Kylie McDaniel of ESPN released his post-draft and trade deadline farm system rankings on Tuesday and the Blue Jays still remain in the bottom third of the league. Formerly an analyst at FanGraphs, McDaniel’s rankings are more SABR-slanted than ones such as MLB Pipeline or Baseball America and are also based on dollar figures of expected value.
“The dollar amounts for each farm system come from projecting what each is expected to do, using historical examples. With that, it’s pretty easy to project how much they’ll be paid in their six-plus cost-controlled years for that projected performance, adjust for time value of money/performance, apply the price teams pay per win on the free agent market for how much that performance is worth and poof: each player has a dollar value. Then, you simply add up the values for each prospect and have the surplus value of the whole farm system.”
The Blue Jays came into the season ranked 24th with a farm system value of $126 million. Their mid-season valuation has them at $165 million, which is 22nd in baseball. The Baltimore Orioles came in first place at $361 million, the Tampa Bay Rays second at $323 million, the Boston Red Sox 10th at $260 million, and the New York Yankees 14th at $219 million.

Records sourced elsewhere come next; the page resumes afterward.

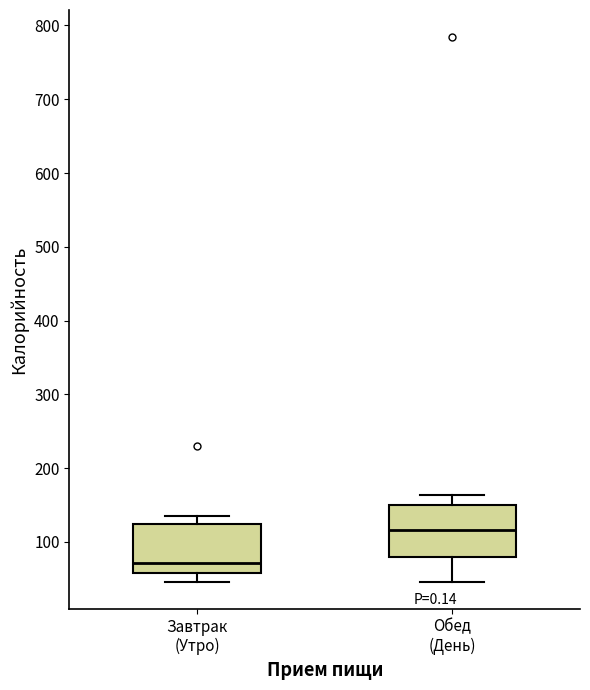

Reading left to right, transcribe this box plot: for each box, give where its median line is, the range the box spans, and where its two whiskers end, as read against the y-axis. The values are not printed on the chart, so give them approximately, as read against the axis.

Завтрак (Утро): median 70, box 60 to 120, whiskers 50 to 140
Обед (День): median 120, box 80 to 150, whiskers 50 to 160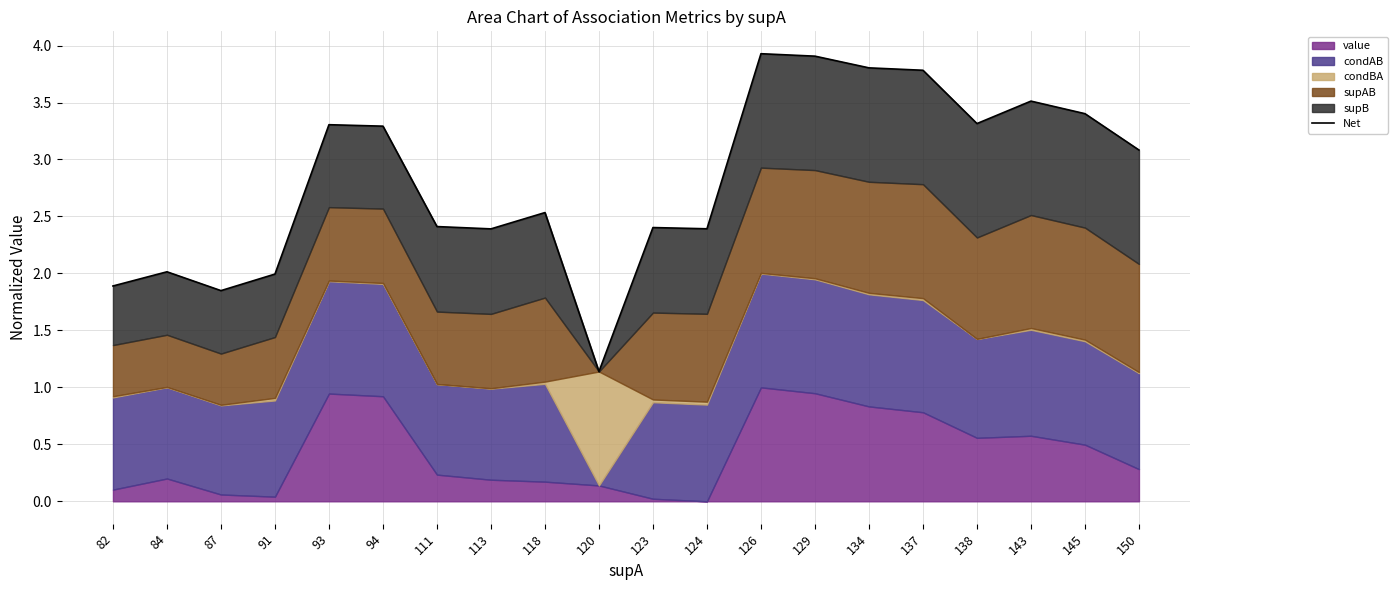

The value at 113 is 1.5. True or false?

False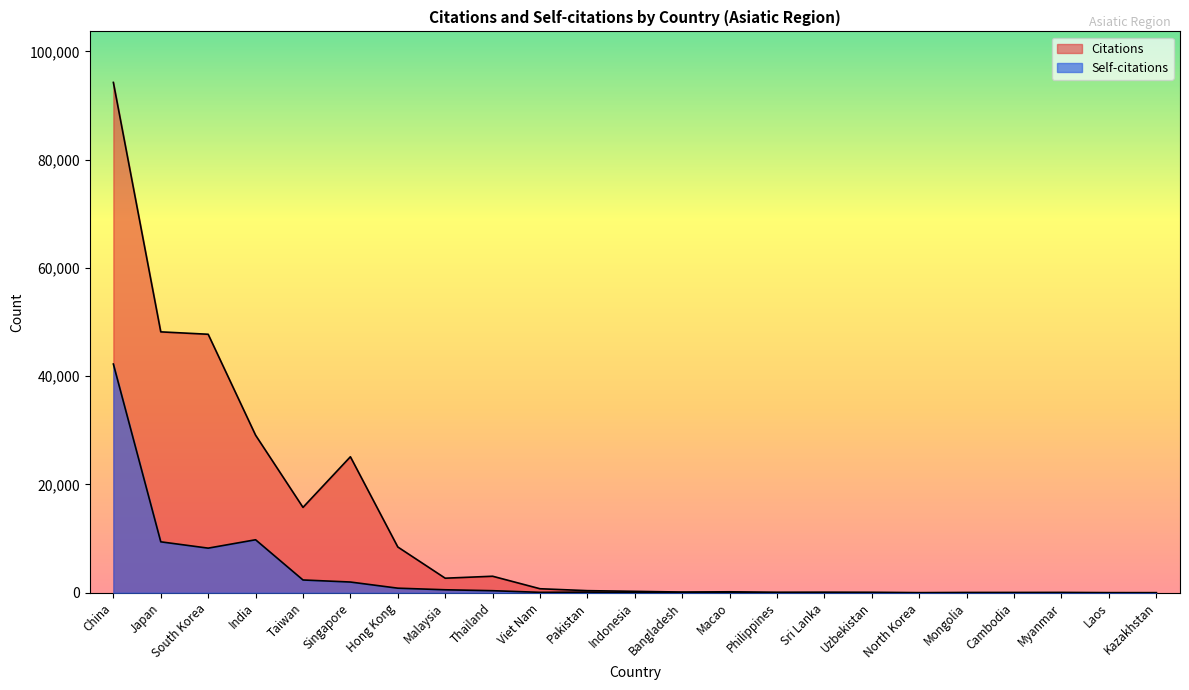

Between Hong Kong and China, which is larger?

China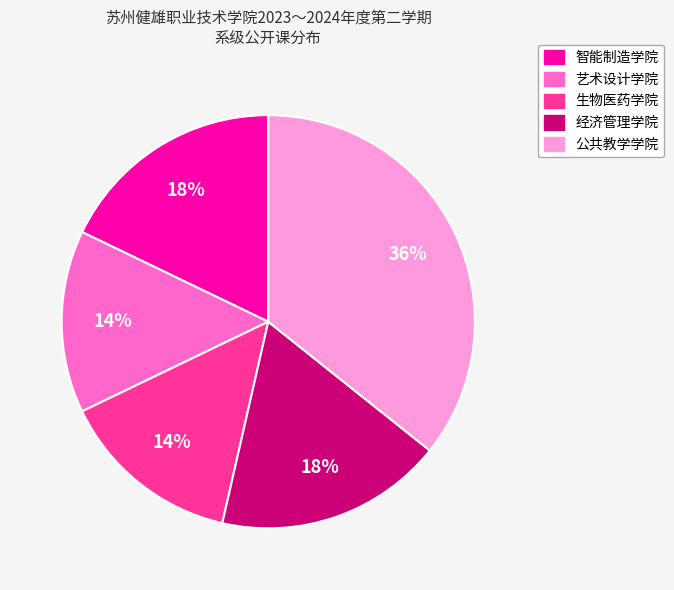

Which slice is the largest?

公共教学学院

McDaniel praised the work the Blue Jays did ahead of the trade deadline as sellers and said that their top draft picks were solid additions, but the organization didn’t see much of a rise on the list because many of the prospects they already had in their system have either been injured or haven’t taken a step forward.
“It has not been a good season for the Blue Jays. Former top prospect Ricky Tiedemann was not having a good season and then went down with elbow surgery. New top prospect Orelvis Martinez is now serving an 80-game PED suspension. Top 2022 draft pick Brandon Barriera also underwent elbow surgery. There hasn’t really been a big breakthrough performance in the system deserving of Top 100 attention.All that said, though, the Blue Jays handled the draft and trade deadline pretty well. The return for Yusei Kikuchi was excellent — Jake Bloss and Joey Loperfido were among the top seven prospects traded at the deadline while Charles McAdoo is intriguing — and the headliners of the draft crop (Trey Yesavage, Johnny King, Sean Keys, Khal Stephen) were solid values.”